Task details
Go through the records below and show every line with the string "lines".

Collected data entries:
────

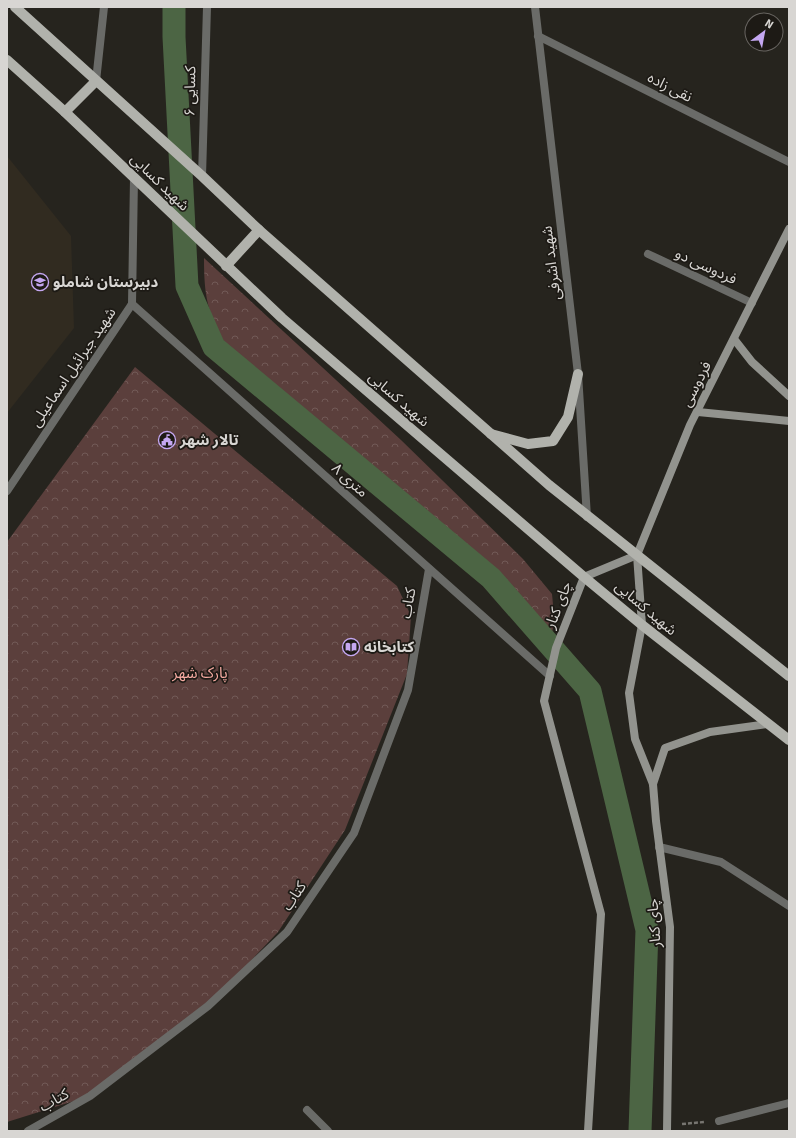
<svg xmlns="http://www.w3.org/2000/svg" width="796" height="1138" font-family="Signika,'Noto Sans Arabic',sans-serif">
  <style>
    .built { fill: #312b20 }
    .park { fill: url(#park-crowns) }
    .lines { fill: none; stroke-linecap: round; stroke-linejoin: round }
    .canal { stroke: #4c6544; stroke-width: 23 }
    .path { stroke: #777570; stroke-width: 2.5; stroke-dasharray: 4 2; stroke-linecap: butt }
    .street { stroke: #6a6b68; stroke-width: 8 }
    .secondary { stroke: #92938e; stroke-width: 8 }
    .primary { stroke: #b1b2ac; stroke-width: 10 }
    .labels { text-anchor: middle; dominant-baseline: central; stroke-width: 3.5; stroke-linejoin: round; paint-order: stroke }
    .street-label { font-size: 15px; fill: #d8d6d3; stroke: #1d1a15 }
    .poi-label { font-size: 15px; font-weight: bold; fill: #d8d6d3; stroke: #1d1a15; text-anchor: start }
    .park-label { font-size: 15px; fill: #f6aba2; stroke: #1d1a15 }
  </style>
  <defs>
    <pattern id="park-crowns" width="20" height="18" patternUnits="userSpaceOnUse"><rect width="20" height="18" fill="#5b3f3c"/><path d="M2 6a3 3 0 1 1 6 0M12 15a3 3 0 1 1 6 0" fill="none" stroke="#725a57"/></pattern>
  </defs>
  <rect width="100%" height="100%" fill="#26241e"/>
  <path class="built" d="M7,156L71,236L74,328L7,413Z"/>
  <g class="park">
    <path d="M204,258L401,440L523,559L552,594L554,615L552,637L506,579L356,457L226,345C207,313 204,295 204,258Z"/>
    <path d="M135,367L397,586L411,616L407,674L345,830L278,932L208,1006L90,1096L7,1122V542Z"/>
  </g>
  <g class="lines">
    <path class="canal" d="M174,7V37L187,286L214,347L491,578L590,691L647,930L640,1131"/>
    <path class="path" d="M682,1124L704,1122"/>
    <g class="street">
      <path d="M535,7L578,374L587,517"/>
      <path d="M538,36L789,162"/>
      <path d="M96,81L104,7"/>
      <path d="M202,176L207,7"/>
      <path d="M648,254L752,303"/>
      <path d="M132,304L550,676"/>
      <path d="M7,491L132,304L134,178"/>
      <path d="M659,847L721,862L789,906"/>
      <path d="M307,1110L328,1131"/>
      <path d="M719,1121L789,1103"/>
      <path d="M28,1131L90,1096L208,1006L287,932L354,833L408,690L429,569"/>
    </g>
    <g class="secondary">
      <path d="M734,339L752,362L789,396"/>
      <path d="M698,412L789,421"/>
      <path d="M653,784L665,748L710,732L767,724"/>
      <path d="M588,1131L601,914L544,701L556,648L584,577L637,555"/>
      <path d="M667,1131L670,927L656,821L653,784L635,739L629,693L642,625L637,555L690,425L789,229"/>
    </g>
    <g class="primary">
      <path d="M15,7L202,176L259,230L549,485L789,676"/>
      <path d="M7,60L65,112L282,318L584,577L642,625L789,740"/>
      <path d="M65,112L96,81"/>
      <path d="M226,266L259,230"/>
      <path d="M491,434L528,444L553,441L568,417L578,374"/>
    </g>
  </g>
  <defs>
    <g id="school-ring" transform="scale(0.9)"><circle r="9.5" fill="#1d1a15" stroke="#c4a7f1" stroke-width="1.5"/><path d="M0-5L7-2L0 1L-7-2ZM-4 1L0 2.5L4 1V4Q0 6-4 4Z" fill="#c4a7f1"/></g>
    <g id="civic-ring" transform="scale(0.9)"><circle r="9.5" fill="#1d1a15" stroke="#c4a7f1" stroke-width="1.5"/><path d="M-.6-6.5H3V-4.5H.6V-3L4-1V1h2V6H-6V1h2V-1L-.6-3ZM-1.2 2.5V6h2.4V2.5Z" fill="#c4a7f1"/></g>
    <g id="library-ring" transform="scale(0.9)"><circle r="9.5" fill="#1d1a15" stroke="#c4a7f1" stroke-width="1.5"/><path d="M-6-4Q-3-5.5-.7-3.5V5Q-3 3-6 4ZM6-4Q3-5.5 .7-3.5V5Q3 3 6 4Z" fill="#c4a7f1"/></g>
  </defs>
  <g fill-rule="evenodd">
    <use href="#school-ring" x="40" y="282"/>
    <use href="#civic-ring" x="167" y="440"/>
    <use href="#library-ring" x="351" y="647"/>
  </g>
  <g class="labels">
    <g class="street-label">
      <text transform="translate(670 87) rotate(27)">نقی زاده</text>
      <text transform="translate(190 91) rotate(-89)">کسایی ۶</text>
      <text transform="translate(160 182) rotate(44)">شهید کسایی</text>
      <text transform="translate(551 263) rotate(-97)">شهید اشرفی</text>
      <text transform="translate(706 266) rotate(25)">فردوسی دو</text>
      <text transform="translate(73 367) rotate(-56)">شهید جبرائیل اسماعیلی</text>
      <text transform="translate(696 384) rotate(-63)">فردوسی</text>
      <text transform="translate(399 399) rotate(41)">شهید کسایی</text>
      <text transform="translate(350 480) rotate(42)">۸ متری</text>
      <text transform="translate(408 603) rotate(-80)">کتاب</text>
      <text transform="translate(558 605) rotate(-69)">چای کنار</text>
      <text transform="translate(646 608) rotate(40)">شهید کسایی</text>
      <text transform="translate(294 896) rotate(-56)">کتاب</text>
      <text transform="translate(654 923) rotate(-94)">چای کنار</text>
      <text transform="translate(54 1100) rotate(-29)">کتاب</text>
    </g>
    <g class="poi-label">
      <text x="53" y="282">دبیرستان شاملو</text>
      <text x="180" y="440">تالار شهر</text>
      <text x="364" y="647">کتابخانه</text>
    </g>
    <g class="park-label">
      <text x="200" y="673">پارک شهر</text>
    </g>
  </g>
  <rect width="796" height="1138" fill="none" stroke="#d8d6d3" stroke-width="16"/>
  <g transform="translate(764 32) rotate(32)"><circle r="19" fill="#1d1a15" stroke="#686561"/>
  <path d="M0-3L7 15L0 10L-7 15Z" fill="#c4a7f1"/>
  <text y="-6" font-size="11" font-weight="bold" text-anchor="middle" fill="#d8d6d3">N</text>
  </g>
</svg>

────

Result of this exercise
    .lines { fill: none; stroke-linecap: round; stroke-linejoin: round }
  <g class="lines">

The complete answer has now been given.